Rosinha disse ter se sentido humilhada pela prisão e acusação de integrar um esquema de arrecadação de propina para financiar campanhas eleitorais. "Nós não cometemos nenhum crime. Não era para o meu marido estar preso, nem para eu ter sido presa e estar usando uma tornozeleira", disse a ex-governadora, que cumpre prisão domiciliar desde o dia 30 de novembro.

Na prisão e Adriana Ancelmo

Rosinha afirmou ter ficado os três primeiros dias sem se alimentar na Cadeia Pública José Frederico Marques, em Benfica, na Zona Norte do Rio. "Eu só chorava, após a visita dos meus filhos, eu passei a comer um pouquinho."

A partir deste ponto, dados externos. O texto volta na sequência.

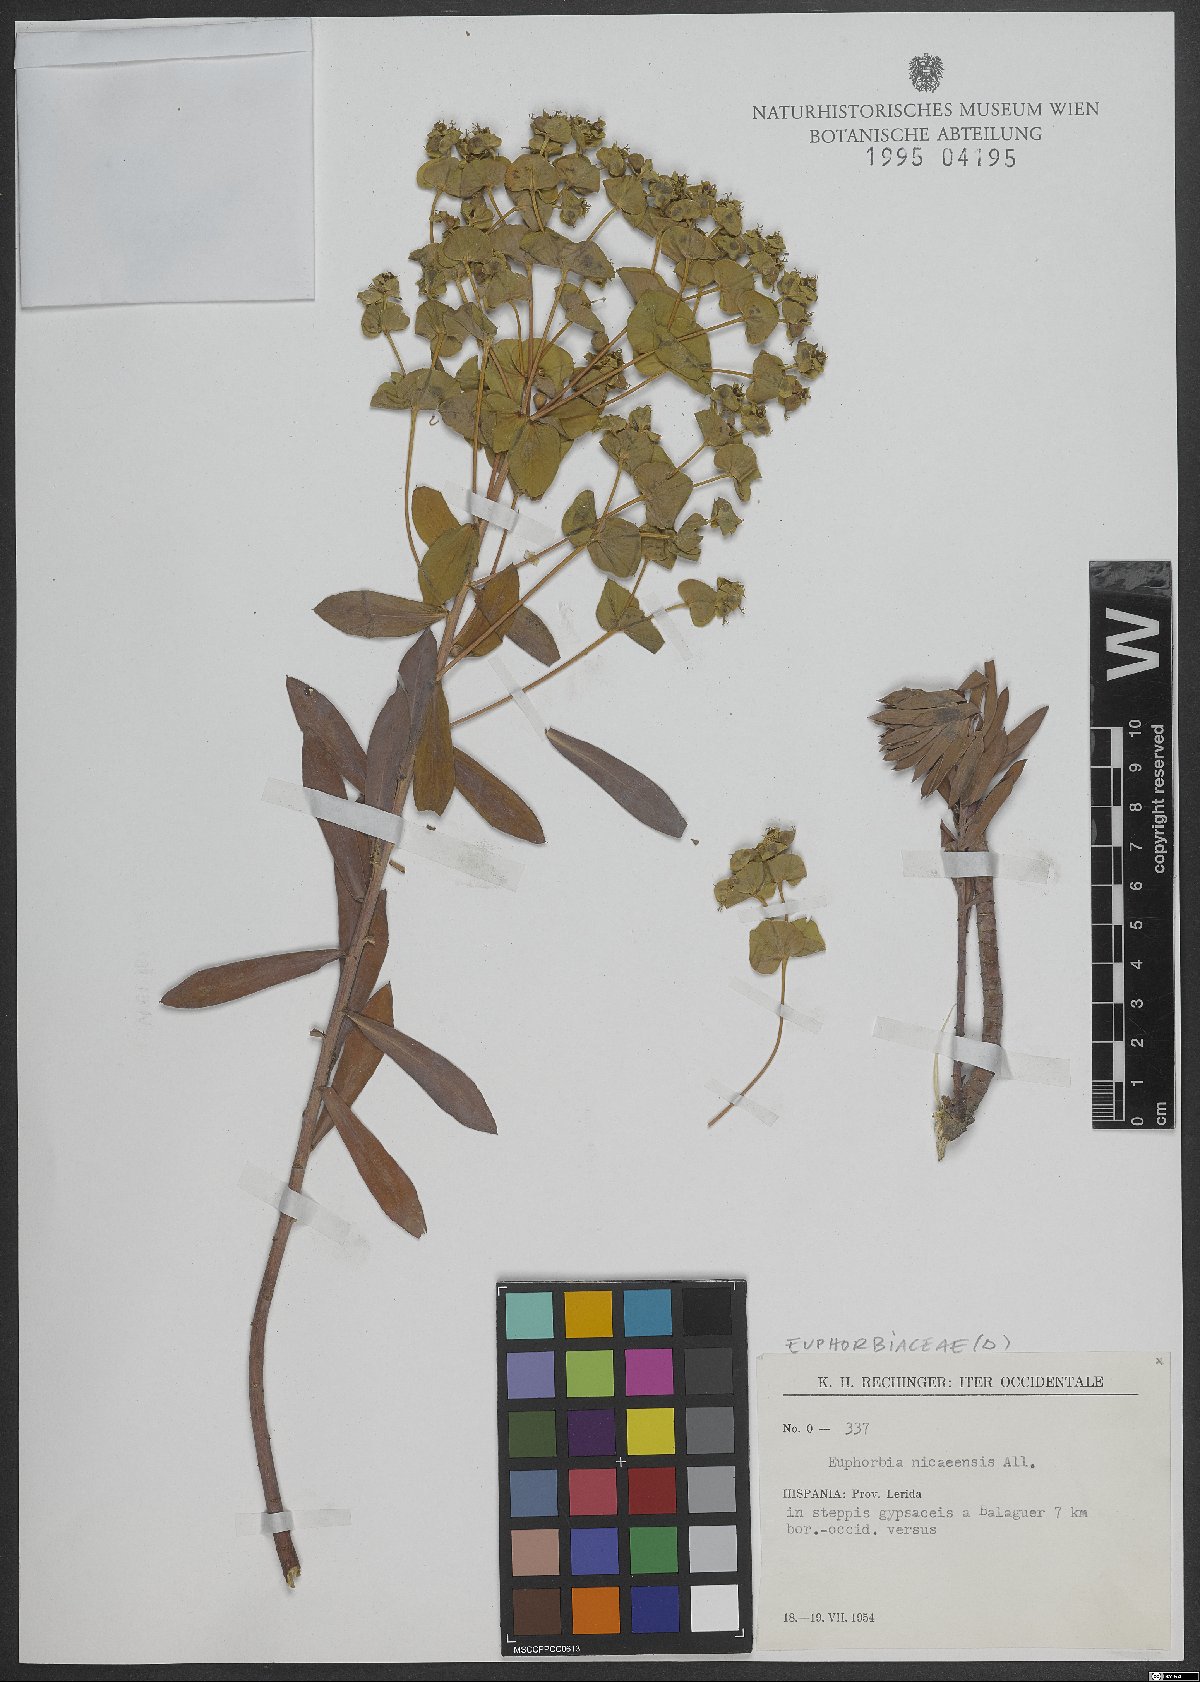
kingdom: Plantae
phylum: Tracheophyta
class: Magnoliopsida
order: Malpighiales
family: Euphorbiaceae
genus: Euphorbia
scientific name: Euphorbia nicaeensis
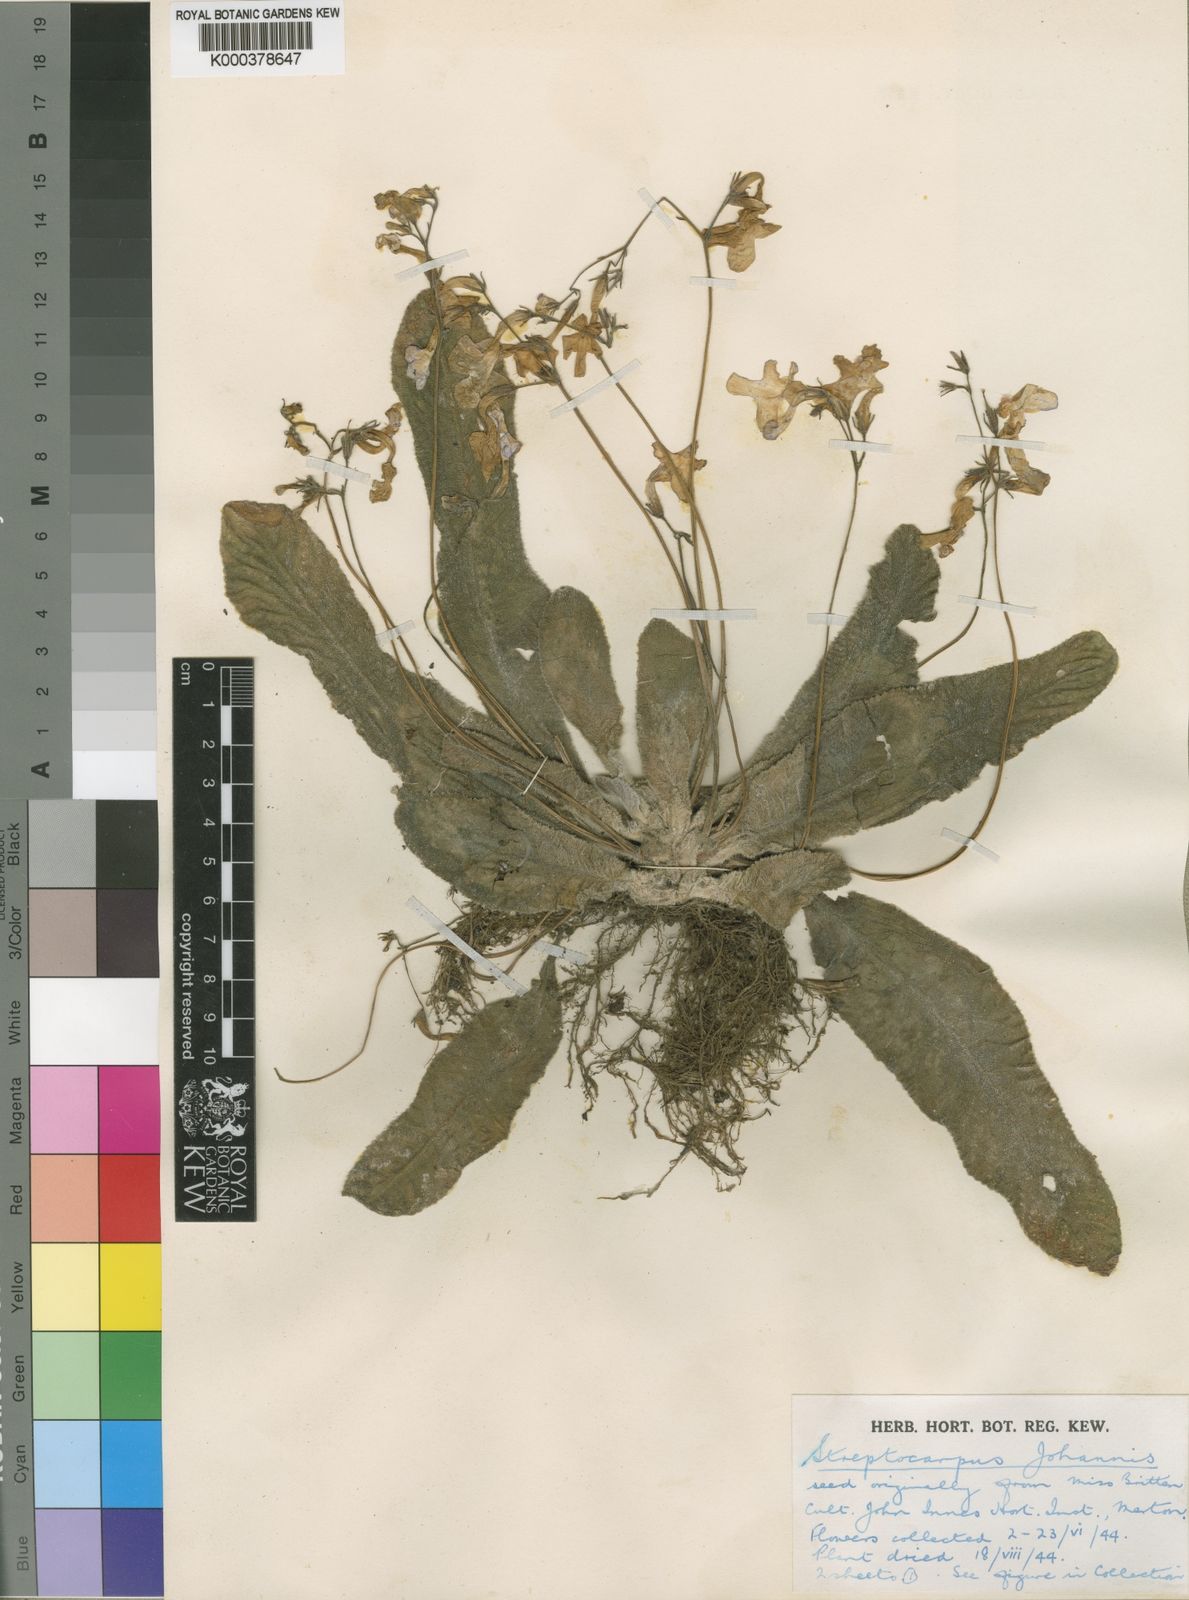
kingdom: Plantae
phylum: Tracheophyta
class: Magnoliopsida
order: Lamiales
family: Gesneriaceae
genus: Streptocarpus
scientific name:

Ela comentou sobre os dias que passou ao lado de Adriana Ancelmo, mulher do ex-governador Sérgio Cabral, que chegou um dia depois no presídio. "Antes dela chegar uma pessoa que se apresentou como coordenadora lá de Benfica perguntou se eu tinha algum problema com ela e eu respondi 'todos', mas pediram para que não houvesse problemas", lembrou Rosinha. "Eu respondi 'perfeitamente' e da minha parte não terá ", conclui. 

Retrato falado

De acordo com Rosinha, o marido foi privado de fazer o retrato falado do seu suposto agressor. "Ele foi colocado em Benfica em uma cela com três pessoas. No dia seguinte, colocaram ele em um corredor isolado e nesse dia bateram nele. O IML disse que ele foi atingido por um material contundente. Por que dentro da cela ele teria um material contundente se só tem um beliche e um vaso sanitário?", questionou .

Garotinho denunciou as agressões e pediu para fazer um retrato falado do agressor que disse ter visto. No entanto, ele ainda não foi autorizado a fazer a descrição.

"A Seap pertence a que governo? O secretário já trabalhou com o Cabral e trabalha com o Pezão que é do mesmo grupo", disse Rosinha. "A quem interessa não reconhecer o rosto do retrato falado que o meu marido quer fazer? E ninguém dá o direito dele fazer. É muito estranho."

Sobre as acusações e futuro na política

O casal foi preso sob a acusação de integrar esquema de arrecadação de propina, com direito a braço armado e acordo político com o Partido da República (PR), para garantir eleições da legenda. O grupo JBS teria irrigado a estrutura com contrato fraudulento de R$ 3 milhões. 

"O que estão imputando a nós é um crime de caixa 2. Não tem nenhum político preso no Brasil por crime eleitoral de caixa 2, só a gente. Um suposto crime eleitoral, que não nos deu o direito de defesa e não teve julgamento", comenta. Sobre o futuro na política, Rosinha não descarta, mas disse estar decepcionada e que o marido é um político nato. 

'Nós servimos à população e não nos servimos dela. O que estão fazendo com a gente é calar o Garotinho justamente deixar inelegível, deixarmos sem ação política e pior nos impedir de denunciar a corrupção", finalizou.